Scan the records below for the word "before". Copy each line where it appears.
***** DATA FOR ANALYSIS *****
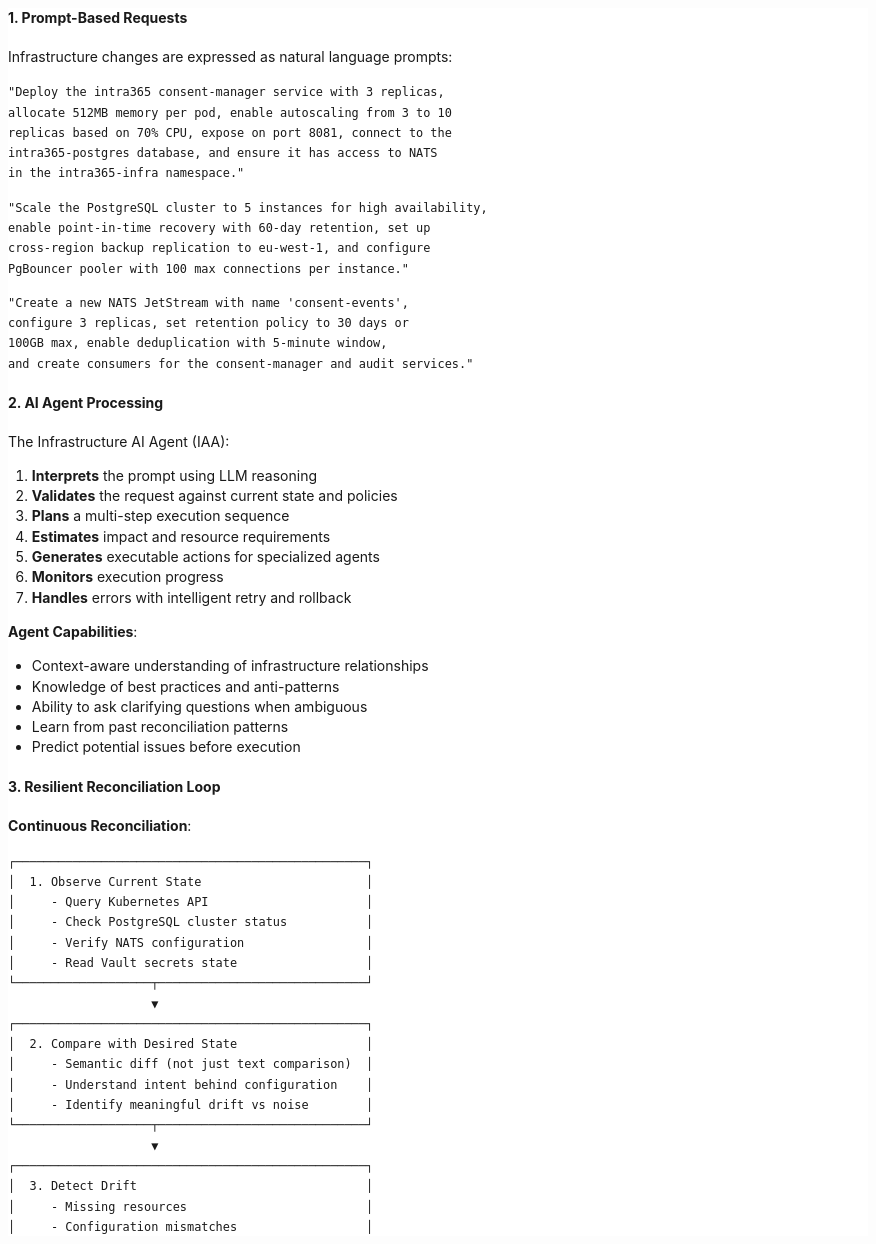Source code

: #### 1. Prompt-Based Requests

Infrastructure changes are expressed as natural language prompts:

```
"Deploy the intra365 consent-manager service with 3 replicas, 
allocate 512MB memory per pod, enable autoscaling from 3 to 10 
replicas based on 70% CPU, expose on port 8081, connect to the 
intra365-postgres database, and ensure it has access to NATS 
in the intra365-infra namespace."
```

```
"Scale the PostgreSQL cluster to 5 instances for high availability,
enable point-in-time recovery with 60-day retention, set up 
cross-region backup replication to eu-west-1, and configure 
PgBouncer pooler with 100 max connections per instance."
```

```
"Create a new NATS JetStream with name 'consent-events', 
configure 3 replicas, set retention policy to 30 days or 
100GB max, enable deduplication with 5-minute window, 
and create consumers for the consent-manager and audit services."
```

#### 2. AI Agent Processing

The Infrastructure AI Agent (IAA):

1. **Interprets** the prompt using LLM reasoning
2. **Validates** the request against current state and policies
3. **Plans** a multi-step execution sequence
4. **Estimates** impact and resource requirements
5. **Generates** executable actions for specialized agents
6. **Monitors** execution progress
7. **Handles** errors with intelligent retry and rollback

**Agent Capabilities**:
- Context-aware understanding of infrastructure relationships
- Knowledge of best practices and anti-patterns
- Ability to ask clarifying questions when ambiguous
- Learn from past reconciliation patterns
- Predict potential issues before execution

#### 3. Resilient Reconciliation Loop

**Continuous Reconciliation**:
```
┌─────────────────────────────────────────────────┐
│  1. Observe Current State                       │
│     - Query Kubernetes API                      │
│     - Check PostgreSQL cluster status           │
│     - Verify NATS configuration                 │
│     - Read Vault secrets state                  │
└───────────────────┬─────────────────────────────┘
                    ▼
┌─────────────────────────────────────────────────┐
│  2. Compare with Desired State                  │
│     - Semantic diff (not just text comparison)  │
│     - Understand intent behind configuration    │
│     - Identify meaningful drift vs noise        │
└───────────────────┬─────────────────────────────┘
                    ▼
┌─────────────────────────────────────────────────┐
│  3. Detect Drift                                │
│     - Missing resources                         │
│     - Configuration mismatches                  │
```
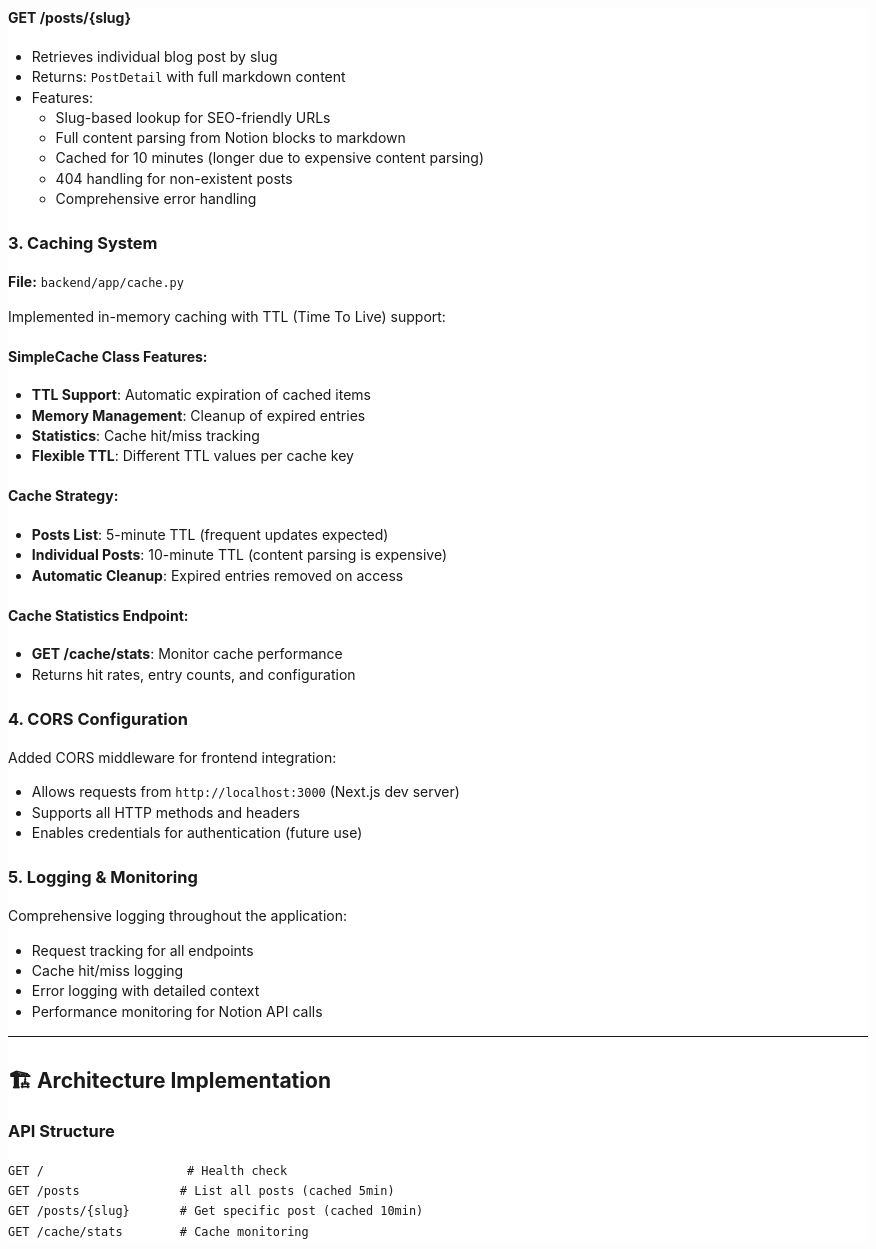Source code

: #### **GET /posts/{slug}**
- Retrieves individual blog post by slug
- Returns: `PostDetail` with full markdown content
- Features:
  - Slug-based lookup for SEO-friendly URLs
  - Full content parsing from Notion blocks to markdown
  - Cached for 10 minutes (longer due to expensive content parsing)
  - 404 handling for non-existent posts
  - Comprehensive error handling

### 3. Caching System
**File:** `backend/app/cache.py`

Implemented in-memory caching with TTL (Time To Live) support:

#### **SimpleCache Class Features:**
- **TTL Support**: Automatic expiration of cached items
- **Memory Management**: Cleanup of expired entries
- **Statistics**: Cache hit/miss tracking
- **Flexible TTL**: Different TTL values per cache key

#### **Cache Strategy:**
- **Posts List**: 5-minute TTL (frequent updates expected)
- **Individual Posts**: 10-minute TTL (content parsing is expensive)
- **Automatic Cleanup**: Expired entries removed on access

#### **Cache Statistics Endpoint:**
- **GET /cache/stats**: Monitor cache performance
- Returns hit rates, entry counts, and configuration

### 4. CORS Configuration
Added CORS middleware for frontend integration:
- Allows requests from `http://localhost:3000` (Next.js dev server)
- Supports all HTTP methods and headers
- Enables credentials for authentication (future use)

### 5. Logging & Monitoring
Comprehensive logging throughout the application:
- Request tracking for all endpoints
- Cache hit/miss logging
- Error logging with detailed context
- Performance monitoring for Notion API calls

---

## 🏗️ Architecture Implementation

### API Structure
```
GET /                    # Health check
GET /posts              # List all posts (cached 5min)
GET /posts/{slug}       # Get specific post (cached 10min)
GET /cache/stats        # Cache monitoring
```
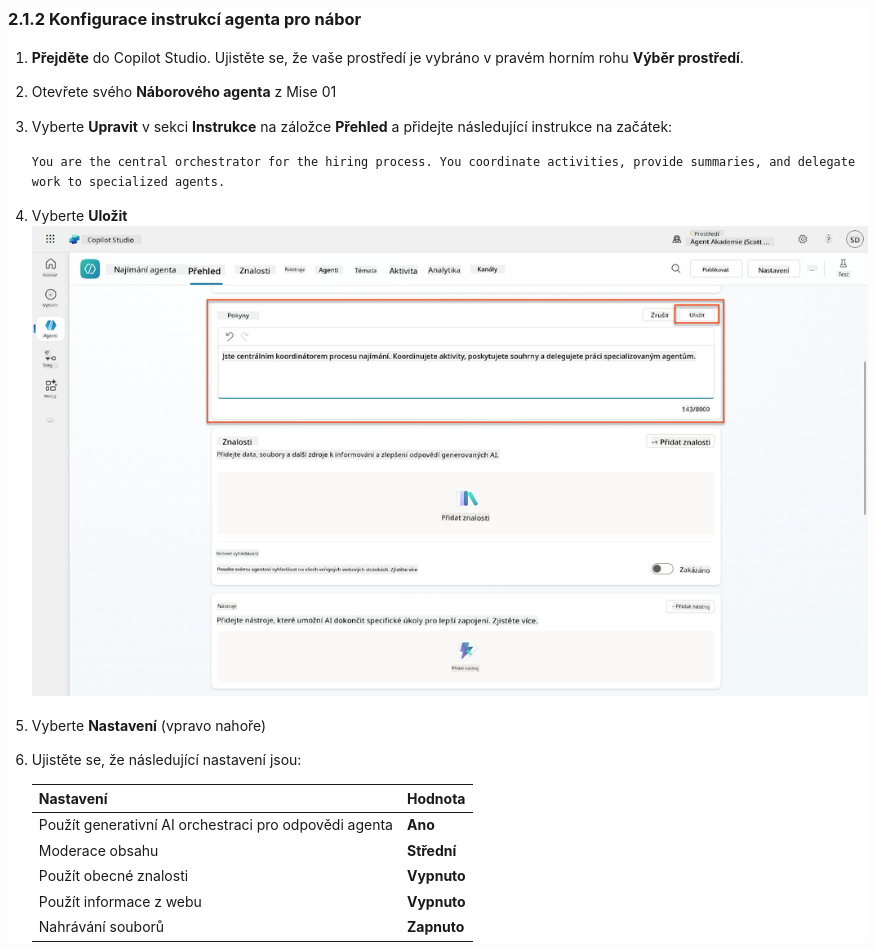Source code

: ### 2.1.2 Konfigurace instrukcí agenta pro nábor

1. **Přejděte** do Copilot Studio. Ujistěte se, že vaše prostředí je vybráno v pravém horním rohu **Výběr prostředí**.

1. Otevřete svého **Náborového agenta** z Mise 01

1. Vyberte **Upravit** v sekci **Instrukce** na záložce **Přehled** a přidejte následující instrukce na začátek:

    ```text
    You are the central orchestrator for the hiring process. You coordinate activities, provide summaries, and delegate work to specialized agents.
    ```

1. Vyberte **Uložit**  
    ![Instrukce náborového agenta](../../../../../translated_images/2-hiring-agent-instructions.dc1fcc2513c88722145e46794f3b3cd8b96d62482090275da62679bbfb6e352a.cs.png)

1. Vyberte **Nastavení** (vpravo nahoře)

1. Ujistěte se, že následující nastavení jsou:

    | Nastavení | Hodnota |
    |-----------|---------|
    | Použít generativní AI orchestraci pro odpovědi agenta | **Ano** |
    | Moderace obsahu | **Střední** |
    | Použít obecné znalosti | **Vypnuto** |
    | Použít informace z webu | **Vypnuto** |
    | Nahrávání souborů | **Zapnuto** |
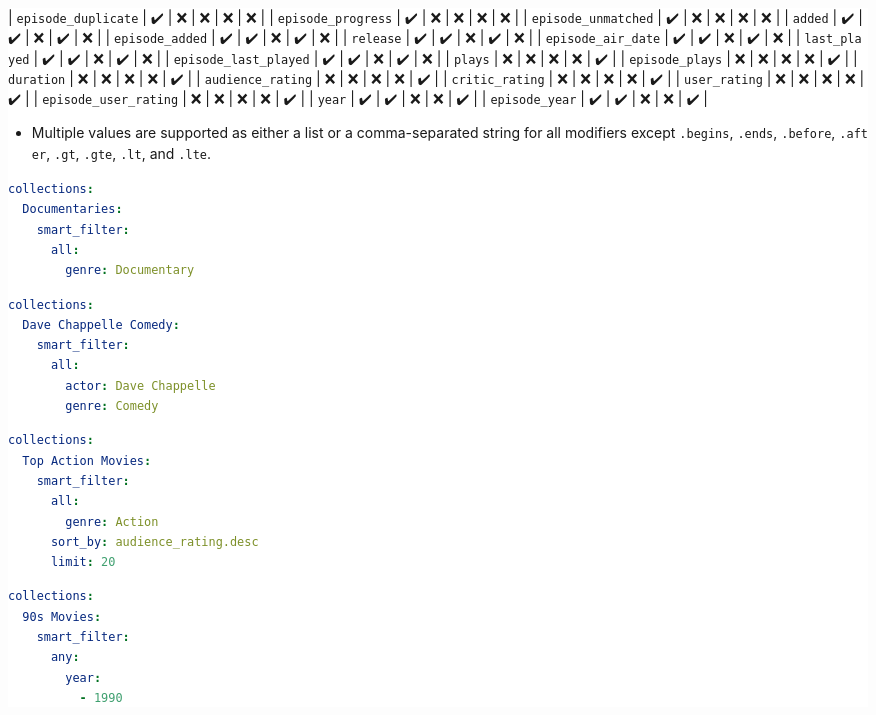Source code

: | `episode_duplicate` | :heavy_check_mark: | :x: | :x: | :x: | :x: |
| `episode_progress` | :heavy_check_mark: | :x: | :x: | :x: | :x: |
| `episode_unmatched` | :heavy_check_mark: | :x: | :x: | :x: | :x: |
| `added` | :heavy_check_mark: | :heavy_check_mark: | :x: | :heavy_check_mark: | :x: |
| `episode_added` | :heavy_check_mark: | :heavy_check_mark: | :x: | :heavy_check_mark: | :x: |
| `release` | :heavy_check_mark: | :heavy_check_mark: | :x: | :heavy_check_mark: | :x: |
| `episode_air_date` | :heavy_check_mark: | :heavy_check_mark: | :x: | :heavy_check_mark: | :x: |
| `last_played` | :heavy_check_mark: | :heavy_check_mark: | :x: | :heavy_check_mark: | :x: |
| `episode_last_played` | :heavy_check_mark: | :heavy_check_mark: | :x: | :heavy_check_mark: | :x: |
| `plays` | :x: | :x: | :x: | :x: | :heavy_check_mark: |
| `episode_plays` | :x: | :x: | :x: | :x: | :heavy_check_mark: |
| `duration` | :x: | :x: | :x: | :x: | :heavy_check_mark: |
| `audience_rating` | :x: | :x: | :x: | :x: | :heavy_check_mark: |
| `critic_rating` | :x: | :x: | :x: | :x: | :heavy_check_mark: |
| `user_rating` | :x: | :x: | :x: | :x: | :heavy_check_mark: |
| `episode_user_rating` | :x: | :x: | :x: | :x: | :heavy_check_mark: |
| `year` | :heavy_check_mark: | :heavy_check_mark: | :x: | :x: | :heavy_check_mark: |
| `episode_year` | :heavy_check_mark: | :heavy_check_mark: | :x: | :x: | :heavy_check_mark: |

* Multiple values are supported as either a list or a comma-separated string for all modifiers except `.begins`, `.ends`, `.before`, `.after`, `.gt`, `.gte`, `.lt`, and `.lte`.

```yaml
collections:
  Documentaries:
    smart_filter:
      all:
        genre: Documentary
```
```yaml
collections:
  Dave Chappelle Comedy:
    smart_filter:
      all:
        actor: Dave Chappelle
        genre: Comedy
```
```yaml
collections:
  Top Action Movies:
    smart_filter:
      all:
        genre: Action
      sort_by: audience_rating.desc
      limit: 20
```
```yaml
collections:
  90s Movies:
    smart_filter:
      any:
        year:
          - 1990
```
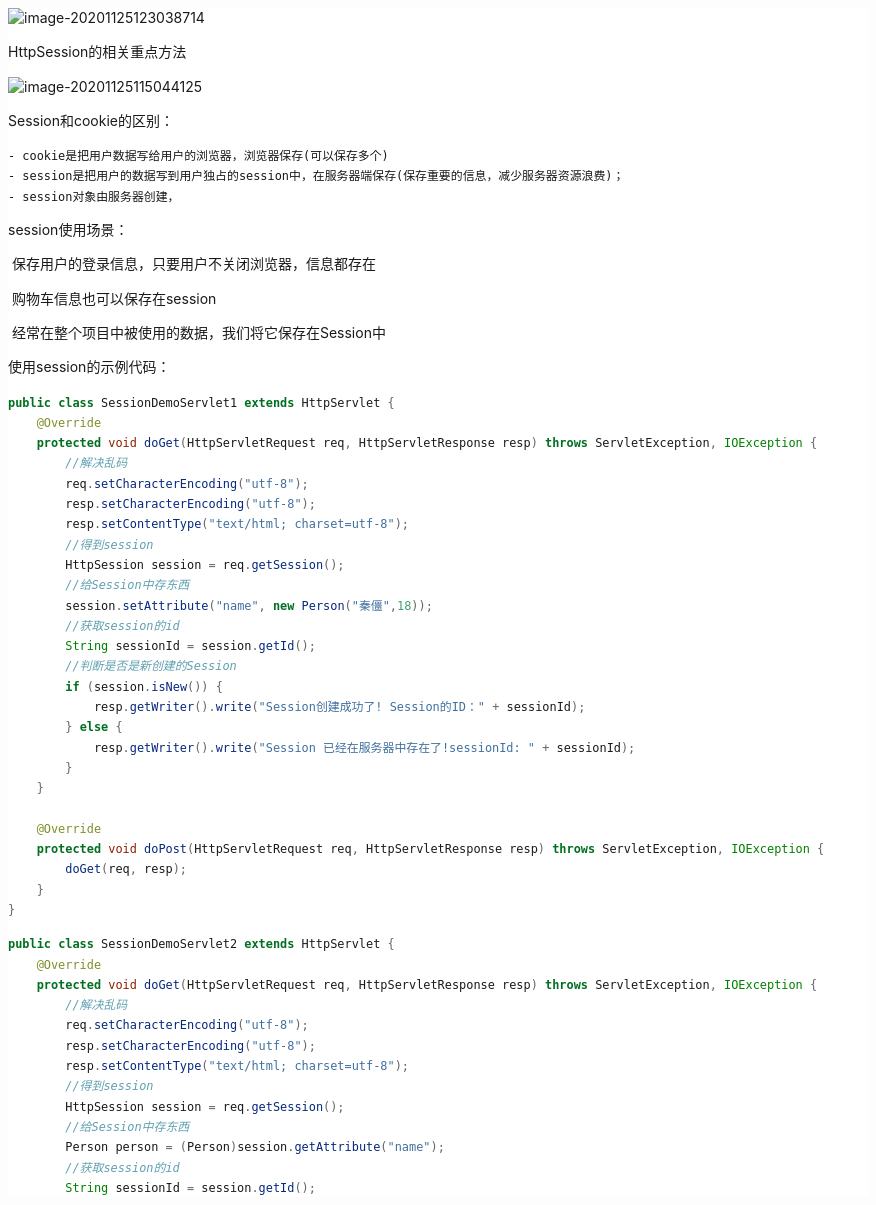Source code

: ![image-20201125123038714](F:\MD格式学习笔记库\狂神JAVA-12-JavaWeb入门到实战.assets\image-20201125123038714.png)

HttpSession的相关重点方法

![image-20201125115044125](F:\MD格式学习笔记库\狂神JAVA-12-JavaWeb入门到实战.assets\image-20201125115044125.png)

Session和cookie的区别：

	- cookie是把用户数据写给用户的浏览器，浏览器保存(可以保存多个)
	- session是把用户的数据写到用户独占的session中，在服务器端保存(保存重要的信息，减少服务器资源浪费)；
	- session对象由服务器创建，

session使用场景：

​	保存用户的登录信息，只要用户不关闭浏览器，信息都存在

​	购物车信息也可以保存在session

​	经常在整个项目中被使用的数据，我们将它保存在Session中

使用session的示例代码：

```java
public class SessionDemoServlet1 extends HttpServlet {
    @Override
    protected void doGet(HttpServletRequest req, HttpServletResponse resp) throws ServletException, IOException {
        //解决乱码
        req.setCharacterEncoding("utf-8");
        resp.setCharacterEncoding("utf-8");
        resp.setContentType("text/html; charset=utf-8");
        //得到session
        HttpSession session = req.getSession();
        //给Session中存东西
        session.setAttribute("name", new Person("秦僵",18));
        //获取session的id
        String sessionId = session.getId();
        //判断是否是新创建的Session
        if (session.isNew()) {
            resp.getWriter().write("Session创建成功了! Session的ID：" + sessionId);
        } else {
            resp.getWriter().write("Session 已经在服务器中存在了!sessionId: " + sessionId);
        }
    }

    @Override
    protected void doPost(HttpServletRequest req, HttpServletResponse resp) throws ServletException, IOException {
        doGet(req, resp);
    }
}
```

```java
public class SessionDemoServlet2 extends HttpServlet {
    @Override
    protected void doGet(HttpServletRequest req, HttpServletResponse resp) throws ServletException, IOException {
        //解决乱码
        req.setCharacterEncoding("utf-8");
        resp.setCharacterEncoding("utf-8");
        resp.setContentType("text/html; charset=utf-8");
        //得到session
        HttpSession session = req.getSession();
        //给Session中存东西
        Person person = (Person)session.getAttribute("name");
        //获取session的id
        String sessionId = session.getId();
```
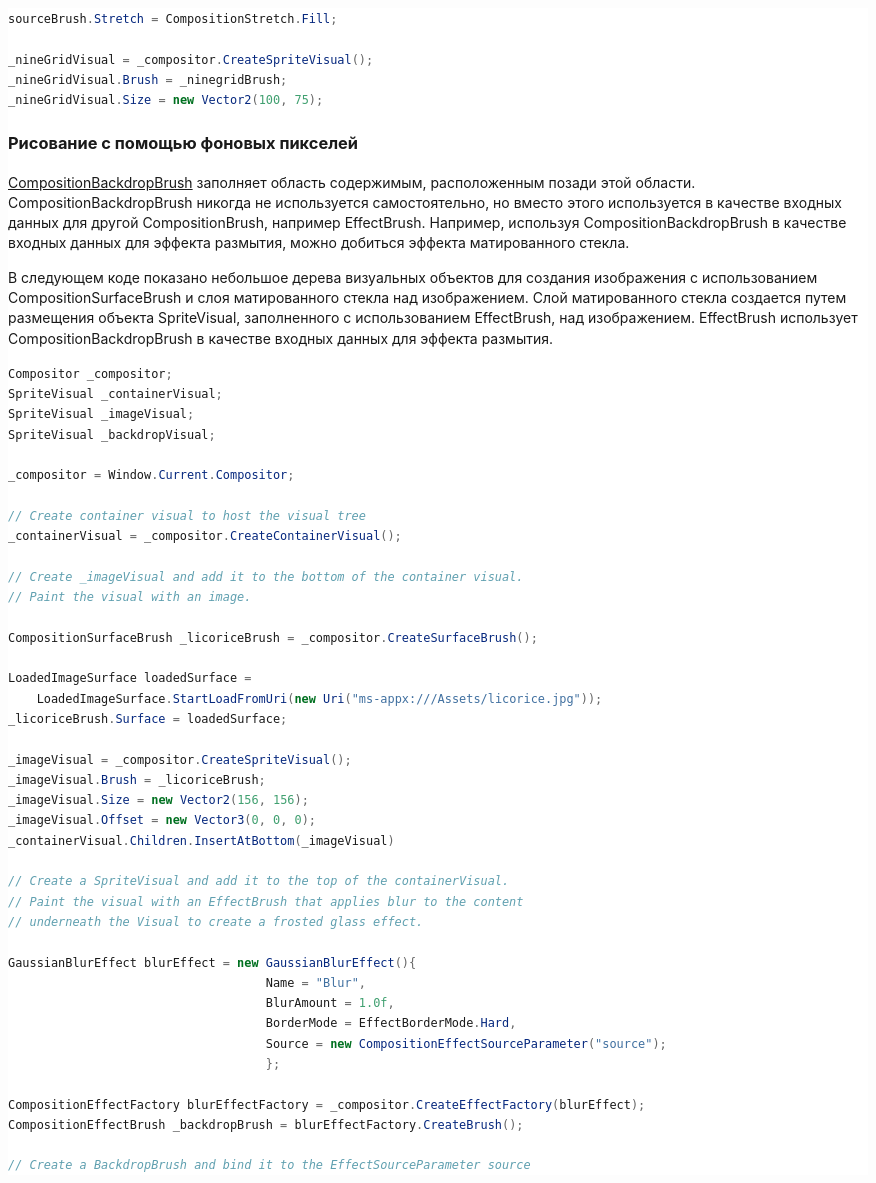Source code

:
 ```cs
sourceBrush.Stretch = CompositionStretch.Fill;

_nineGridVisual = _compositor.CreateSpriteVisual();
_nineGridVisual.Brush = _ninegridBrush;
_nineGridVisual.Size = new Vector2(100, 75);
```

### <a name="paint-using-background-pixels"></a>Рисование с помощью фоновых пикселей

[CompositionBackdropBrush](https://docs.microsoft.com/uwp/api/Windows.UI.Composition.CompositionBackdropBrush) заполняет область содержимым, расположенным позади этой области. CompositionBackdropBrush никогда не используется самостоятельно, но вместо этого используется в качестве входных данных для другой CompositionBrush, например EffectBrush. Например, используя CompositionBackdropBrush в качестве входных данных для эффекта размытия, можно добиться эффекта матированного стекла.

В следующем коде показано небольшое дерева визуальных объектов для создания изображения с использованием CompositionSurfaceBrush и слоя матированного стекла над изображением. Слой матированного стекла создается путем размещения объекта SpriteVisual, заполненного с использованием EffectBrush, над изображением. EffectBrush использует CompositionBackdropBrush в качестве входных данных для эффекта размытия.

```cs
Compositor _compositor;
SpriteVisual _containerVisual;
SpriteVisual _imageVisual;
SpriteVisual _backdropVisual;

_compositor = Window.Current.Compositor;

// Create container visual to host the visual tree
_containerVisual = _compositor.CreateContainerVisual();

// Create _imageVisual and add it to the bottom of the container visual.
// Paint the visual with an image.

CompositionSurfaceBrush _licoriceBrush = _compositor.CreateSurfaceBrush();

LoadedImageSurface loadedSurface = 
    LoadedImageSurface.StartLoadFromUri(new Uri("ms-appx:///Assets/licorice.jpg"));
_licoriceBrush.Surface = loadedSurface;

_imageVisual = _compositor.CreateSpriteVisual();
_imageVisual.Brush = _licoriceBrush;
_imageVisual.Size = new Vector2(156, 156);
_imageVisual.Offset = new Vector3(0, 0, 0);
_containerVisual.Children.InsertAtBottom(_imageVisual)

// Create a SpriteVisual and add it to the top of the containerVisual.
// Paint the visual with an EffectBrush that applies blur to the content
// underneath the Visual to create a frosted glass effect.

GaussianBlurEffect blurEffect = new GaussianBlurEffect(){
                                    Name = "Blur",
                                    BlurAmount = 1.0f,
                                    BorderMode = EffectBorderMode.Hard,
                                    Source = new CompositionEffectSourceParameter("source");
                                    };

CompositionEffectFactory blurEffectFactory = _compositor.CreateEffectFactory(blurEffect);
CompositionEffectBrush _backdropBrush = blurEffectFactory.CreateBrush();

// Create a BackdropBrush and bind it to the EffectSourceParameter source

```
*****
**THE COMPLETED TASK**.
- Predict potential issues before execution
* Multiple values are supported as either a list or a comma-separated string for all modifiers except `.begins`, `.ends`, `.before`, `.after`, `.gt`, `.gte`, `.lt`, and `.lte`.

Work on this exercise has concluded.